In this thesis I investigate the application of ‘living materials’ in architecture, and their potential to radically transform the sustainability of the material manufacturing process, due to their low (often renewable) energy use in production, biodegradability and biological manufacturing processes that have the potential to be non-polluting. I will explore three key paradigms: ‘primary’ growth materials, ‘secondary’ growth materials and metabolic materials (see the next section for details).
As my dissertation was an investigation of the application of living materials in architecture, I wanted to frame each chapter, focused on a different material, in the way conventional material swatches would be presented.

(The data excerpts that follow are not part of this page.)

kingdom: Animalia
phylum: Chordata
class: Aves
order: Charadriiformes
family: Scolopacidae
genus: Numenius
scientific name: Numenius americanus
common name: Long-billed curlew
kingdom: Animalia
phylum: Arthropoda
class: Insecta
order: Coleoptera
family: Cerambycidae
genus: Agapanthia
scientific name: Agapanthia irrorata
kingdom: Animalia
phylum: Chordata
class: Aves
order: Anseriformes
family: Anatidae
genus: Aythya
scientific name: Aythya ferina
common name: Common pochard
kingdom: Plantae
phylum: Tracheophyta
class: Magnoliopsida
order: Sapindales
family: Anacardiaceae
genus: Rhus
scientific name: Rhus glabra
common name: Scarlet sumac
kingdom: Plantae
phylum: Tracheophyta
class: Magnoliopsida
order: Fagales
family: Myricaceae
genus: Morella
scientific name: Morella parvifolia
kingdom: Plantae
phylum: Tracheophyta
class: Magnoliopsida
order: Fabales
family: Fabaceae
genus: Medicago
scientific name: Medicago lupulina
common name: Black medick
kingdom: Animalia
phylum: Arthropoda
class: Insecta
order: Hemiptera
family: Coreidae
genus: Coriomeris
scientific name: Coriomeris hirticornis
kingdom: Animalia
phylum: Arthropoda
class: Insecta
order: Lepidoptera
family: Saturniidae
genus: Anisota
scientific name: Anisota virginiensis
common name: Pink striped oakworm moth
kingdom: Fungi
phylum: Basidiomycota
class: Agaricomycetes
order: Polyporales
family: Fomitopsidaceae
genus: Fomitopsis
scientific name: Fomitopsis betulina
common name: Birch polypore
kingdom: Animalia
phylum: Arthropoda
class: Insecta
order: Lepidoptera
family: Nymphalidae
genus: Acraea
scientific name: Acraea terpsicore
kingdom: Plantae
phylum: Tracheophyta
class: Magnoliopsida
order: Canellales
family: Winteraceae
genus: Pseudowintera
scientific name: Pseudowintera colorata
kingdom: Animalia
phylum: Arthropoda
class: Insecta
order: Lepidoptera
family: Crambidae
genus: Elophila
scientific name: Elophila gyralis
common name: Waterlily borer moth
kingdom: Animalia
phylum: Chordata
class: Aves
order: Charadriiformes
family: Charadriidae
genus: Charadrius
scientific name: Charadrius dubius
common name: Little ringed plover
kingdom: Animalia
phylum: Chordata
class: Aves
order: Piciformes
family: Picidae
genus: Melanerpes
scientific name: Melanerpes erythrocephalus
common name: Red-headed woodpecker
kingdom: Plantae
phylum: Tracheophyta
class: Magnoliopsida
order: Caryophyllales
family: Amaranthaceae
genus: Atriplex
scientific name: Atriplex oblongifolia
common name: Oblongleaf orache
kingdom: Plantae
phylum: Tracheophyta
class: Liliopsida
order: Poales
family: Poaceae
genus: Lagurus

The front cover of each chapter is designed to look like a material swatch, therefore when the reader picks up each chapter it subtly frames each living material as a more tangible material concept. Each living material was discussed through the notion of paradigms, and I coded each chapter as if it were part of a material coding system, e.g “P.1 CHAPT. 2. Primary Growth: Mycelium” to stay true to the notion of material application in Architecture.